ISLAMABAD – Global credit rating agency Fitch Ratings has forecast a brighter outlook for Pakistan’s banking sector, attributing the optimism to stabilising macroeconomic indicators and renewed economic growth. The agency expects the country’s GDP to grow by 3.5 percent in the fiscal year 2026–27, alongside inflation moderating to around 5 percent—marking a substantial improvement from previous years.
In its analysis, Fitch highlighted that the decline in inflation—from a peak of 38 percent in May 2023 to approximately 4.1 percent in July 2025—and the halving of the policy rate to 11 percent have created a more favourable operating environment. These conditions, coupled with reduced currency volatility and improvements in the current account, are paving the way for enhanced performance across the banking sector.
Fitch noted that under these conditions, banks are well-positioned to expand business volumes, with recovered credit demand driving stronger loan and deposit growth. The agency also pointed to the banking sector’s improved resilience—evidenced by a decline in impaired loans to 7.1 percent by March 2025 and sustained capital adequacy levels at around 21 percent—as further supporting this positive trajectory.
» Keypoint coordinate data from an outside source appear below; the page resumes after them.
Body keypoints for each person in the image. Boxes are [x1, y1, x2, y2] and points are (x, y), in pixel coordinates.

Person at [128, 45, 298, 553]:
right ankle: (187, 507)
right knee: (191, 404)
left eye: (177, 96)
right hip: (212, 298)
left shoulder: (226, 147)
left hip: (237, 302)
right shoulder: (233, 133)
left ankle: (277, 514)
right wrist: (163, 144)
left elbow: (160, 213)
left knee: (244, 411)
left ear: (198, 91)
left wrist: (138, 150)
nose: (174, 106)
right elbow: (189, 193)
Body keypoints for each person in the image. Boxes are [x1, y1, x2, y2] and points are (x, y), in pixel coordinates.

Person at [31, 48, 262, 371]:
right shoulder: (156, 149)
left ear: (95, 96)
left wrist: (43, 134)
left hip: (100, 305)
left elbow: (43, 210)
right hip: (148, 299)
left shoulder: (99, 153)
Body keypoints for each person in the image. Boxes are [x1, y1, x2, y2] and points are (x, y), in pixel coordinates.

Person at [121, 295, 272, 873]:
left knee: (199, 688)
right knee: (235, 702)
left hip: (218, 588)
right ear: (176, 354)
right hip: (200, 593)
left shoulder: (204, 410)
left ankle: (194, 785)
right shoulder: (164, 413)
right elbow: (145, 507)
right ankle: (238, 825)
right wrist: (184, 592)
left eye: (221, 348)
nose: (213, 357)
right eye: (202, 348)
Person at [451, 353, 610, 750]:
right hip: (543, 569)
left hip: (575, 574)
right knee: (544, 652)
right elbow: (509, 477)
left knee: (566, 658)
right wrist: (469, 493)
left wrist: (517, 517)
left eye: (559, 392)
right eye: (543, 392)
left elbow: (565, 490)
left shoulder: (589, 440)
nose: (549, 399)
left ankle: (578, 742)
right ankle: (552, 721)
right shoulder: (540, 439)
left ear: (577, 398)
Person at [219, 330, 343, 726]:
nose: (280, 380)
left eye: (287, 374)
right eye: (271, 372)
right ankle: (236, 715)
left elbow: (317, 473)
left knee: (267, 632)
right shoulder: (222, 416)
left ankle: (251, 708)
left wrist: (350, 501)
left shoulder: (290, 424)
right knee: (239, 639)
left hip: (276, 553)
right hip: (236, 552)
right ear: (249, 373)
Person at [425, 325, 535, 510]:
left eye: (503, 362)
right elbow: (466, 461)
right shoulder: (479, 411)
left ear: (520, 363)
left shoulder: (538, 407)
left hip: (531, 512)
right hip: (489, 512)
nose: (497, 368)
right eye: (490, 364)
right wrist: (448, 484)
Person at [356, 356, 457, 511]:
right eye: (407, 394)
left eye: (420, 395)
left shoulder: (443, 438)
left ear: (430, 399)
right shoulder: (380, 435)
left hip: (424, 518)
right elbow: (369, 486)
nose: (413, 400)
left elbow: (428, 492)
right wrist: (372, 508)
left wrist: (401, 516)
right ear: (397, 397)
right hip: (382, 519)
However, the agency issued a note of caution. Despite the stabilisation, Pakistan’s operating environment remains fragile, and banks continue to be heavily exposed to sovereign risk due to their large holdings of government securities and lending to state-linked entities.
Nevertheless, the overall outlook remains encouraging: as macroeconomic headwinds ease, both public confidence and financial sector fundamentals are showing signs of recovery—setting the stage for more robust banking activity and sustainable growth.